“Dad, can I bring my mudball inside?” – Jacob
“Ooo, dad, I need a mudball too!” – Oliver
You’d have to have been there to see how excited Jacob was about his mudball. We had been out hiking down by the creek a day after a rain, and he, well, made a mudball and carried it around with him. I’m not used to finding mud all that exciting. To me, mud is something that my car can get stuck in, that my boots can drag into the house, that needs to be suppressed by a little gravel on top.
But to Jacob, he was holding a ball of excitement, of adventure, of discovery. And Oliver wanted in on the fun!
Jacob wasn’t thinking about consequences of bringing a mudball indoors, because he didn’t need to. He wasn’t visualizing the damage it could cause, the time of cleaning it up, or even the fact that a mudball doesn’t really stay a mudball permanently. He just wanted to carry his ball of excitement with him.
Being a parent means being a teacher, an example, and a leader.
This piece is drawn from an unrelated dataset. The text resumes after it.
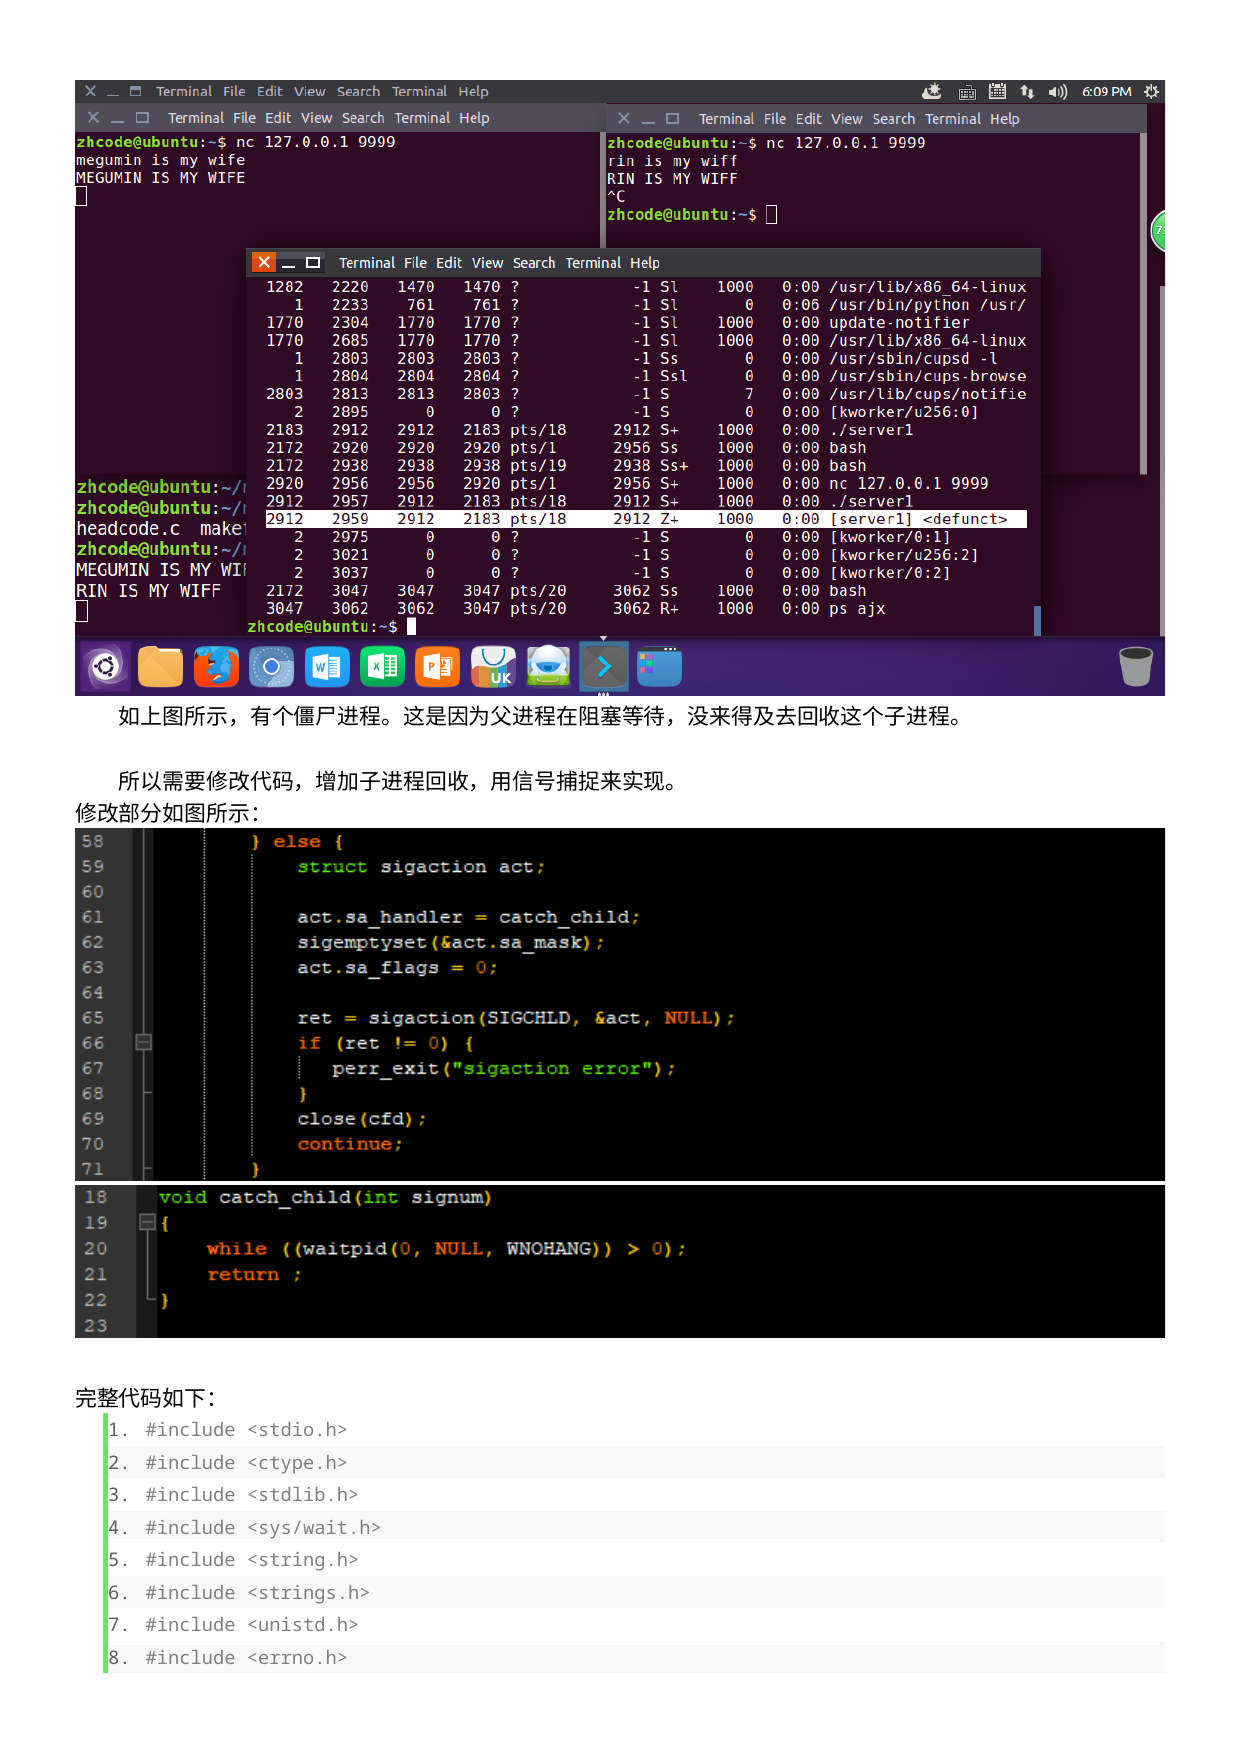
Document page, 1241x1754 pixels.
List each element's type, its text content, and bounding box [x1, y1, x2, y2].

It is fine for Jacob to not think about the consequences of bringing a mudball into the house at age 6, but part of my duty as a parent is to make sure he thinks about consequences by the time he gets behind the wheel of a car. As we grow up, we are shown, taught, and prodded into thinking about consequences of our choices: getting good grades in school, thinking about the impression the clothes we wear to a job interview might leave, worrying about what people think about us when we talk in front of a group. We take on real responsibilities when we leave childhood, and the consequences of our actions become more significant.
But where’s the “off” switch? Shouldn’t there be a way for us to wonder about bringing the mudball indoors, too?
There was a time in our lives when we didn’t care one bit about whether we were wearing fashionable clothes, making a good impression, or doing things the “right” way. After being in the mindset of taking careful responsibility over life for so many years, it’s hard to re-discover that earlier time.
A colleague forwarded a little speech about Thanksgiving. It contained, “Those who live in thanksgiving daily have a way of opening their eyes and seeing the wonders and beauties of this world as though seeing them for the first time.”
This is something children know how to do, and we adults have often forgotten, because we are too busy worrying about dirty floors and stained curtains to see the potential for fun in mud.
I am convinced that, just as important as being responsible, is learning how to let go, to let our hearts feel peace and joy as if a child. We can’t open our eyes and see the wonders of this world if we’re too busy worrying about convincing someone else to vote for our preferred candidate, about saying things perfectly, about being right.
There’s beauty in that daily commute in a car or subway. Look around, and you might see kids with their noses pressed to the window, even if it’s mostly black tunnel outside. There’s wonder in that business flight, in the mud, in the doctor’s office waiting room.
When I see people using insults in a discussion thread on the Internet, I am saddened, because it means they have lost sight of the wonder of being able to communicate with and understand a person thousands of miles away, instantly, and are more worried about their position looking good, or are unable to see the beauty in a person that thinks differently.
I once had this conversation with Jacob in an airplane, probably surrounded by people impatiently waiting to turn on their electronic devices:
“Jacob, we are in the air!”
“Jacob, we’re flying!”
“Dad, I don’t know that I’ve ever been a butterfly before!”
I hope we can all find ways to be a butterfly more often.